Şuan o mektup faciasını atlatmış, bir kaç arkadaşım ve Uğur ile birlikte evimdeki eşyaları topluyorduk. Taşınmam gerekiyordu ve ben bunu çok net bir şekilde anlamıştım. Anlamamı sağlamışlardı.
Yeni mobilyalar alacaktım ki zaten mobilyalarım eskiydi. O yüzden sadece kullandığım ve taşınabilir eşyalarımı kolilere koyup bantlıyorduk. "Of kızım ya! Rahat dursana sen bir yerinde. Senin yüzünden başımız dertten kurtulmuyor. Nerede boklu boklu işler varsa orada sen de varsın."
Batuhan yine saydırıyordu bana. Bakın hep söylüyorum mal bu çocuk. Üzerime kahve döksem bile makine gibi azarlıyordu beni. "Annem bile beni bu kadar azarlamıyor Batuhan. Hem sana ne ben belki her şeyde ortaya çıkıp Selena olacağım." dedim somurta somurta.

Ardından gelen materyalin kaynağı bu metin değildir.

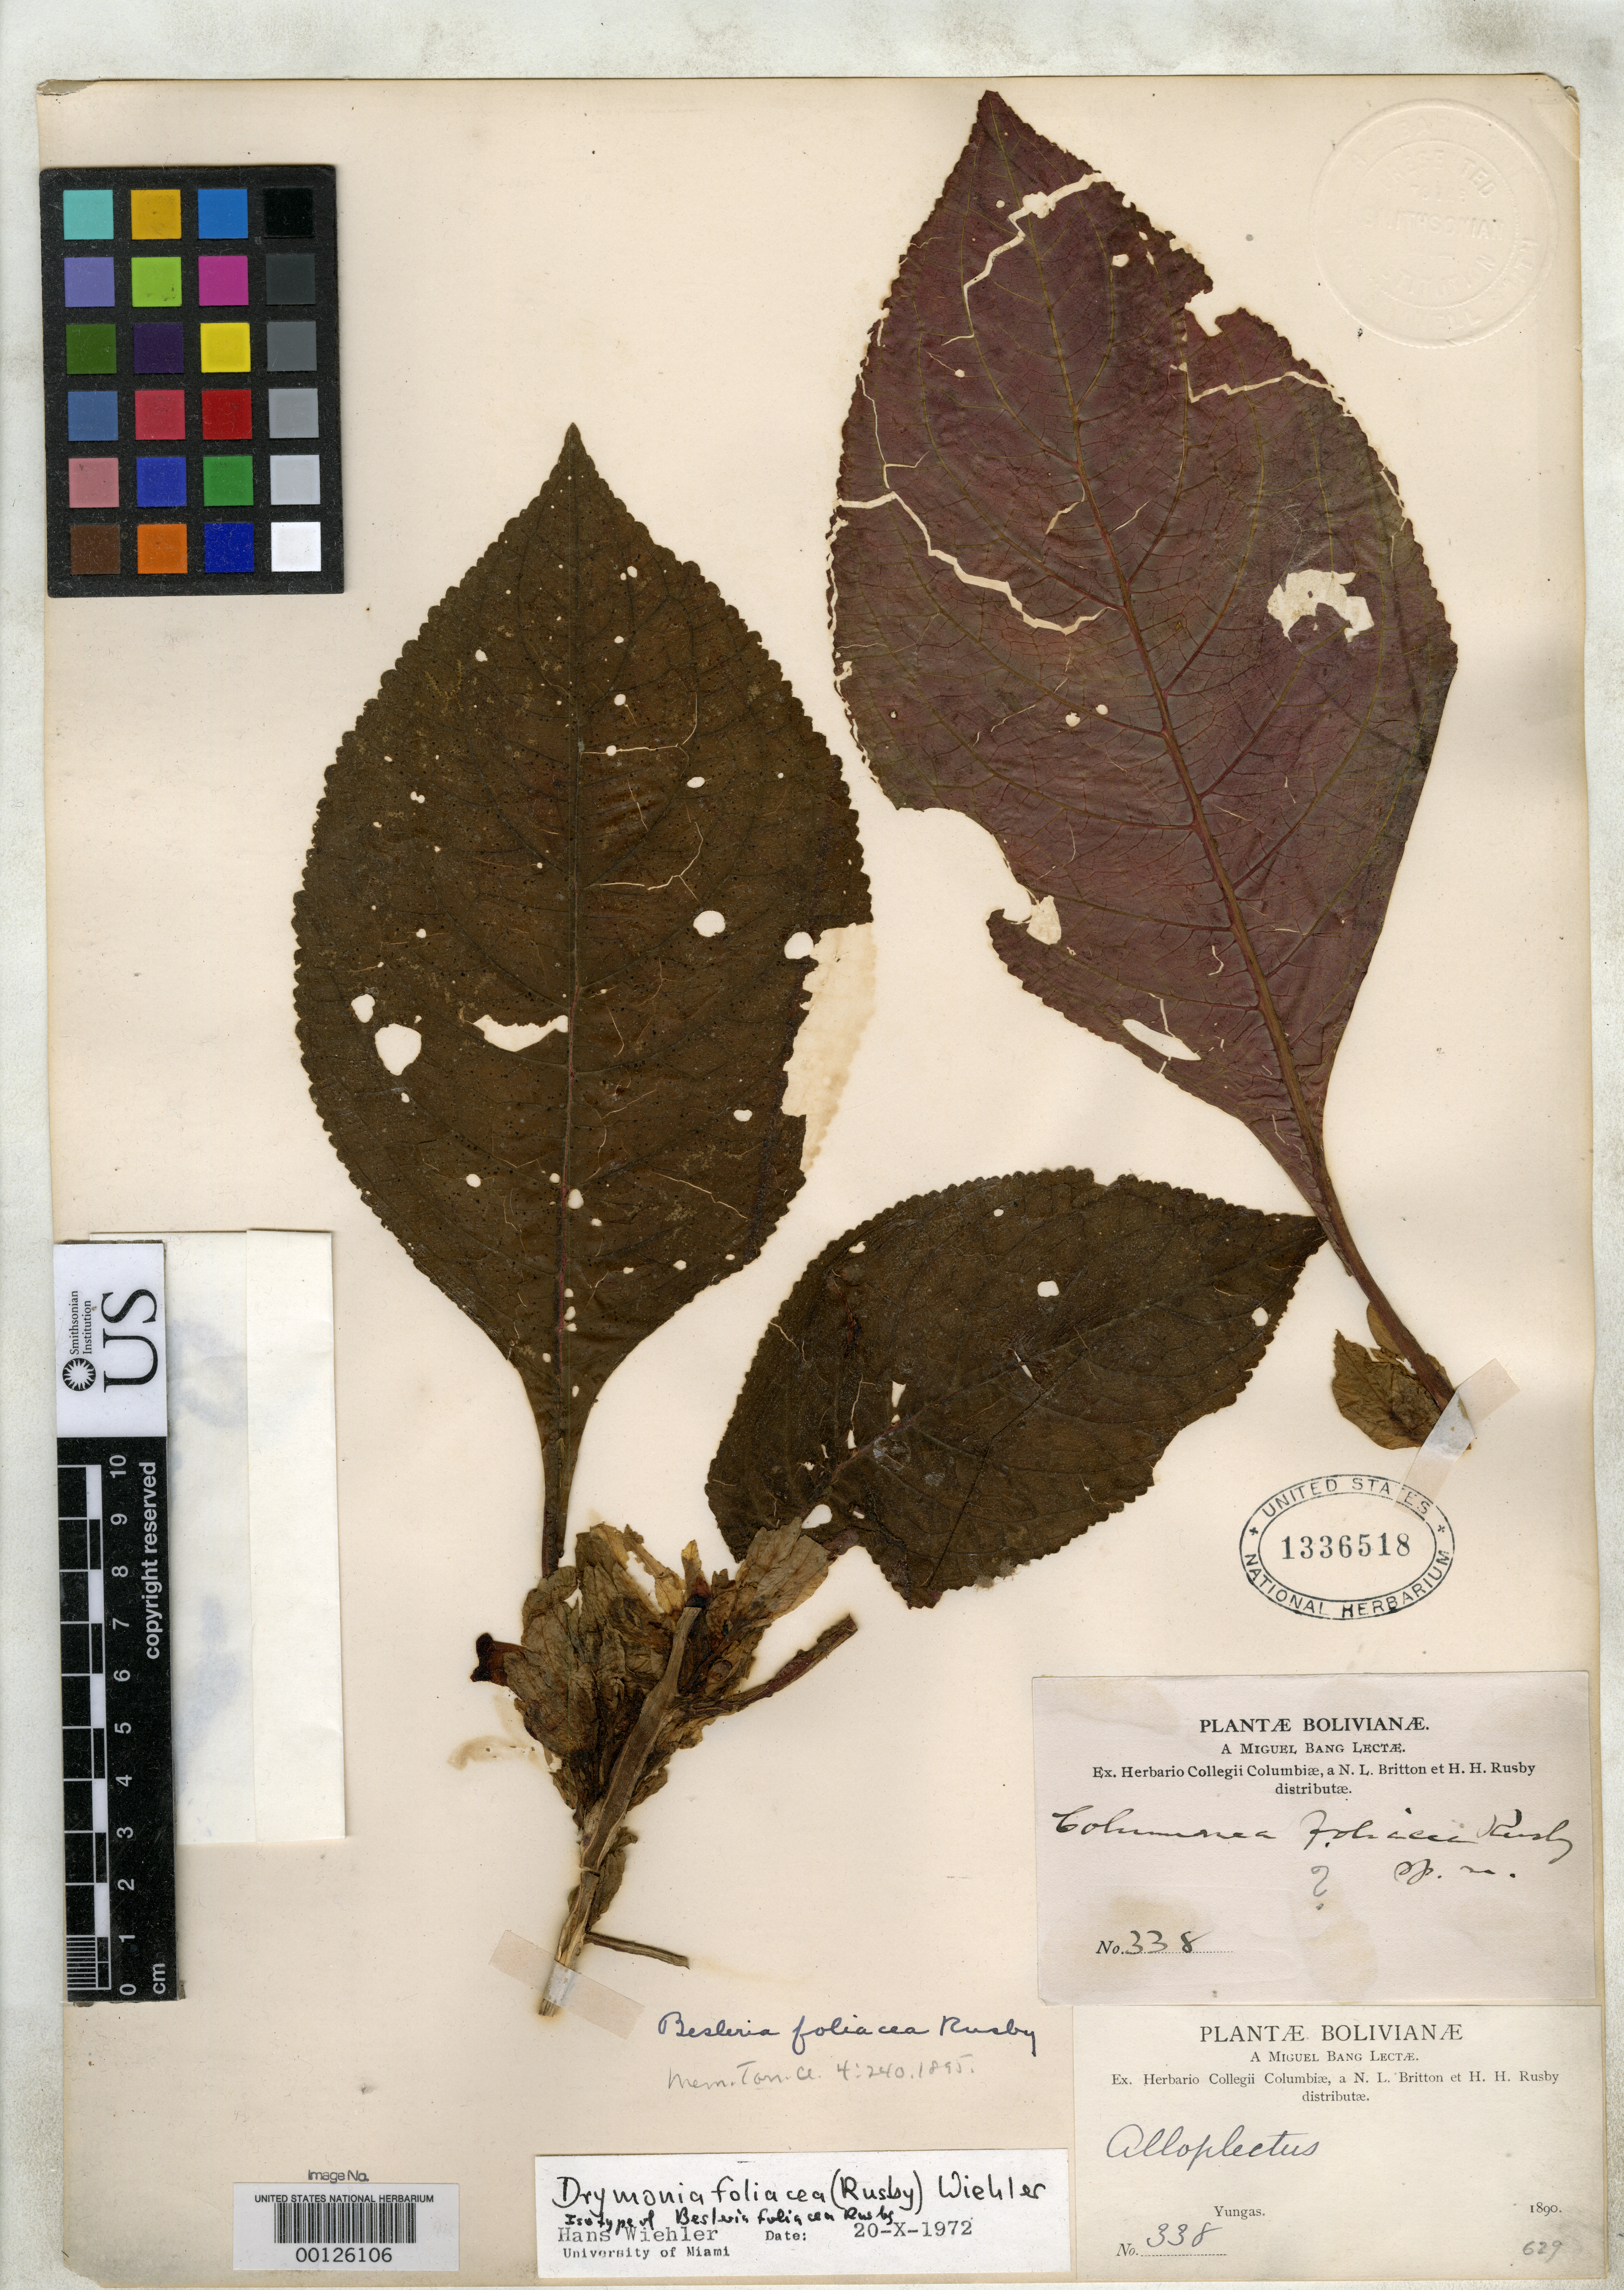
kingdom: Plantae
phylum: Tracheophyta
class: Magnoliopsida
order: Lamiales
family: Gesneriaceae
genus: Besleria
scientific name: Besleria foliacea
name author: Rusby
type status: Isotype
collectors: M. Bang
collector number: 338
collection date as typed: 1890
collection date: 1890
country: Bolivia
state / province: La Paz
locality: Yungas.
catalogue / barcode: US 1336518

Tam o sırada Berrin araya girdi. "Belalı Selena ama." dedi gülerek. Zaten bunu söylediği gibi herkes gülmeye başlamıştı. Ben ve Uğur hariç.
Berrin tatlıydı, sempatikti, yeri geldiğinde espri yapmayı biliyordu. Kafasına ne estiyse onu yapıyordu. Bal rengi gözleri vardı ve saçları kumral ile sarı karışımı bir renkti. İlkokuldan beri arkadaştık kendisiyle.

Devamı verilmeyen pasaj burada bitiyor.